Working data:

::::::

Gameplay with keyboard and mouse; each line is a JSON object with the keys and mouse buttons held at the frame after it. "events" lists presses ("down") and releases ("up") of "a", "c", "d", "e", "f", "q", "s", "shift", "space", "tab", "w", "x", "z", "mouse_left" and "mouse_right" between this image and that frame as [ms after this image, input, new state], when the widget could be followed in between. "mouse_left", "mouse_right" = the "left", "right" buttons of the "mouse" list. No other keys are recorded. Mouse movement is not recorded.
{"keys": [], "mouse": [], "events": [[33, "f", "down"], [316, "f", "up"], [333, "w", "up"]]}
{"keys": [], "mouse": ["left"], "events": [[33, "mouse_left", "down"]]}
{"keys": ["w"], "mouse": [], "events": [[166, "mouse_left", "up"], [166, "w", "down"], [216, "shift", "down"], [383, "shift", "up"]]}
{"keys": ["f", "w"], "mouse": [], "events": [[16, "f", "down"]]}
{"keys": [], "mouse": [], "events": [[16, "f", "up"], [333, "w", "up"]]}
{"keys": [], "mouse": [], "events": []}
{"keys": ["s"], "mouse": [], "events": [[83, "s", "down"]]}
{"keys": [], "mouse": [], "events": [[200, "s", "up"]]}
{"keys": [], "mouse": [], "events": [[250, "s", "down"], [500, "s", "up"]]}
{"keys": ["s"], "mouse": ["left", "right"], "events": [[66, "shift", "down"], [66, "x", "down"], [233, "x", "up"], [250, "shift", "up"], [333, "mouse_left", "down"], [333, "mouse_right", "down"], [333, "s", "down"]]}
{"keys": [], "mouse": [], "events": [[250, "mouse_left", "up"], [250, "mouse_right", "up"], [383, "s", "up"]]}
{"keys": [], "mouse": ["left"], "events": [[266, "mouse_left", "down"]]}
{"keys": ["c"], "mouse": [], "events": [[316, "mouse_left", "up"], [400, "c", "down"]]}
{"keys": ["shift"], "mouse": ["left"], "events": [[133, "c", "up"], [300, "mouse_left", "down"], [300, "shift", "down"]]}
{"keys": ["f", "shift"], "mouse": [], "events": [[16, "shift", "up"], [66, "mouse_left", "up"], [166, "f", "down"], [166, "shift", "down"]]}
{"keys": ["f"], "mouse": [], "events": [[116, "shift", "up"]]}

::::::

Your assignment: The entire listing above should be returned exactly as written.

Problem solution:
Gameplay with keyboard and mouse; each line is a JSON object with the keys and mouse buttons held at the frame after it. "events" lists presses ("down") and releases ("up") of "a", "c", "d", "e", "f", "q", "s", "shift", "space", "tab", "w", "x", "z", "mouse_left" and "mouse_right" between this image and that frame as [ms after this image, input, new state], when the widget could be followed in between. "mouse_left", "mouse_right" = the "left", "right" buttons of the "mouse" list. No other keys are recorded. Mouse movement is not recorded.
{"keys": [], "mouse": [], "events": [[33, "f", "down"], [316, "f", "up"], [333, "w", "up"]]}
{"keys": [], "mouse": ["left"], "events": [[33, "mouse_left", "down"]]}
{"keys": ["w"], "mouse": [], "events": [[166, "mouse_left", "up"], [166, "w", "down"], [216, "shift", "down"], [383, "shift", "up"]]}
{"keys": ["f", "w"], "mouse": [], "events": [[16, "f", "down"]]}
{"keys": [], "mouse": [], "events": [[16, "f", "up"], [333, "w", "up"]]}
{"keys": [], "mouse": [], "events": []}
{"keys": ["s"], "mouse": [], "events": [[83, "s", "down"]]}
{"keys": [], "mouse": [], "events": [[200, "s", "up"]]}
{"keys": [], "mouse": [], "events": [[250, "s", "down"], [500, "s", "up"]]}
{"keys": ["s"], "mouse": ["left", "right"], "events": [[66, "shift", "down"], [66, "x", "down"], [233, "x", "up"], [250, "shift", "up"], [333, "mouse_left", "down"], [333, "mouse_right", "down"], [333, "s", "down"]]}
{"keys": [], "mouse": [], "events": [[250, "mouse_left", "up"], [250, "mouse_right", "up"], [383, "s", "up"]]}
{"keys": [], "mouse": ["left"], "events": [[266, "mouse_left", "down"]]}
{"keys": ["c"], "mouse": [], "events": [[316, "mouse_left", "up"], [400, "c", "down"]]}
{"keys": ["shift"], "mouse": ["left"], "events": [[133, "c", "up"], [300, "mouse_left", "down"], [300, "shift", "down"]]}
{"keys": ["f", "shift"], "mouse": [], "events": [[16, "shift", "up"], [66, "mouse_left", "up"], [166, "f", "down"], [166, "shift", "down"]]}
{"keys": ["f"], "mouse": [], "events": [[116, "shift", "up"]]}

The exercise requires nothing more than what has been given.